▶ _Data segment_:
---+---

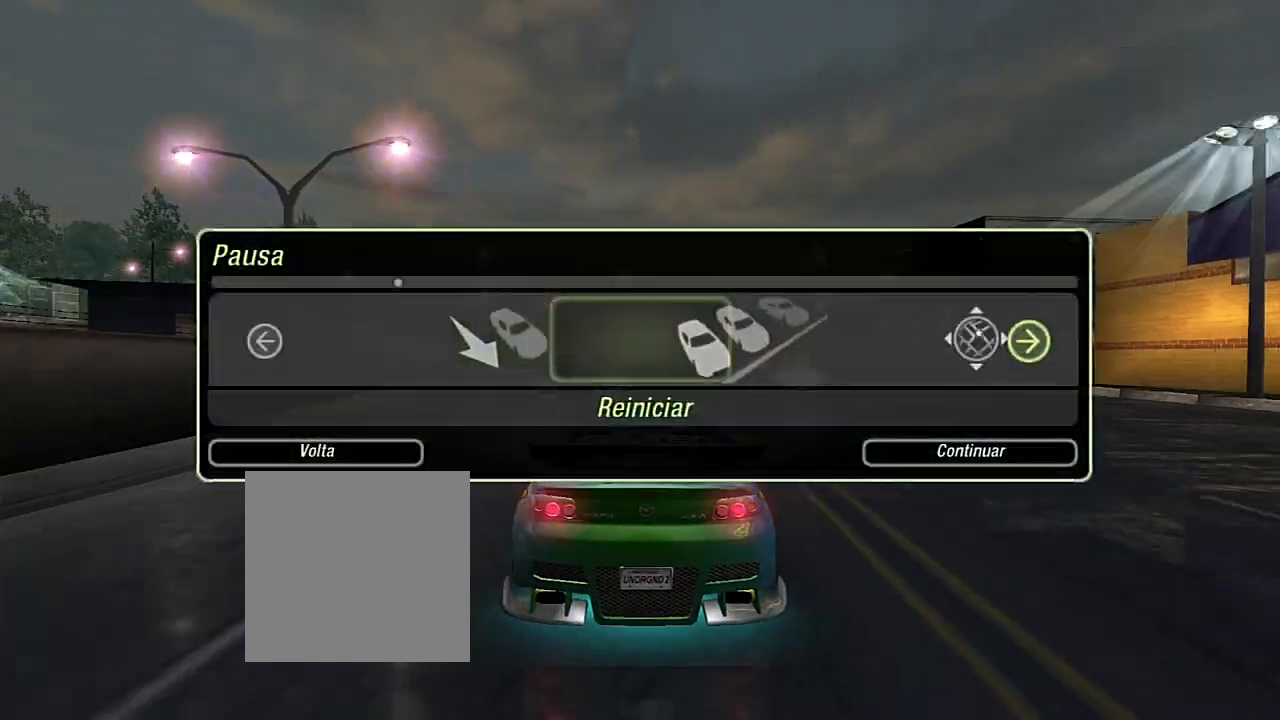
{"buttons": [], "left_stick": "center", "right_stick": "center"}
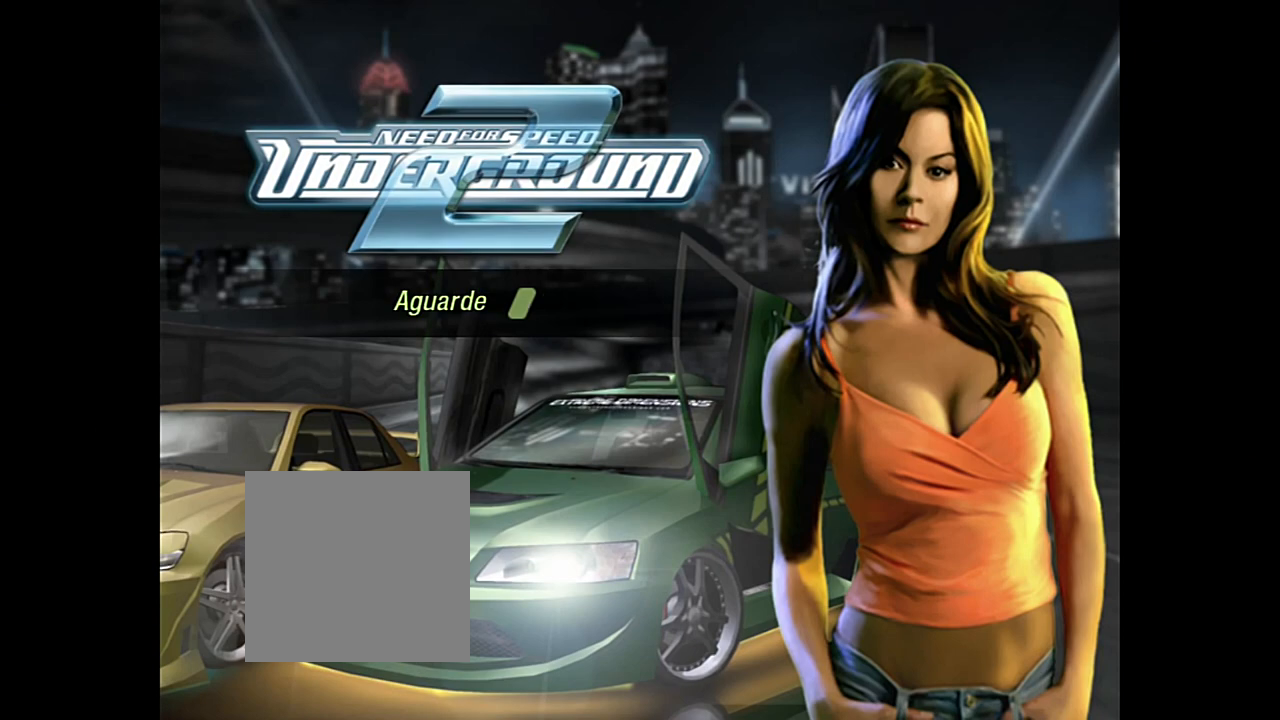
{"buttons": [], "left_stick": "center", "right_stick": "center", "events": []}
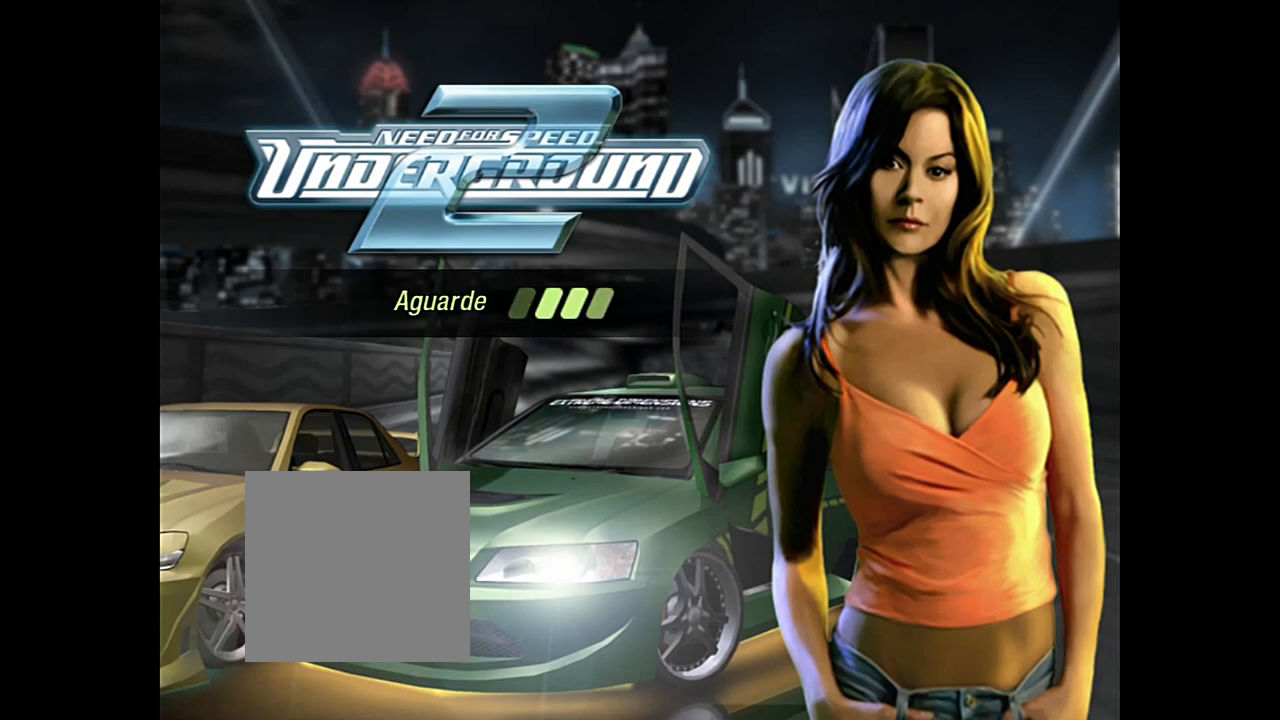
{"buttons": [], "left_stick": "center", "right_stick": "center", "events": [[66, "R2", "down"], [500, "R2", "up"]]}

---+---

Leaving out the pictures, output each line above exactly as it is.

▶ _Answer to this task_:
{"buttons": [], "left_stick": "center", "right_stick": "center"}
{"buttons": [], "left_stick": "center", "right_stick": "center", "events": []}
{"buttons": [], "left_stick": "center", "right_stick": "center", "events": [[66, "R2", "down"], [500, "R2", "up"]]}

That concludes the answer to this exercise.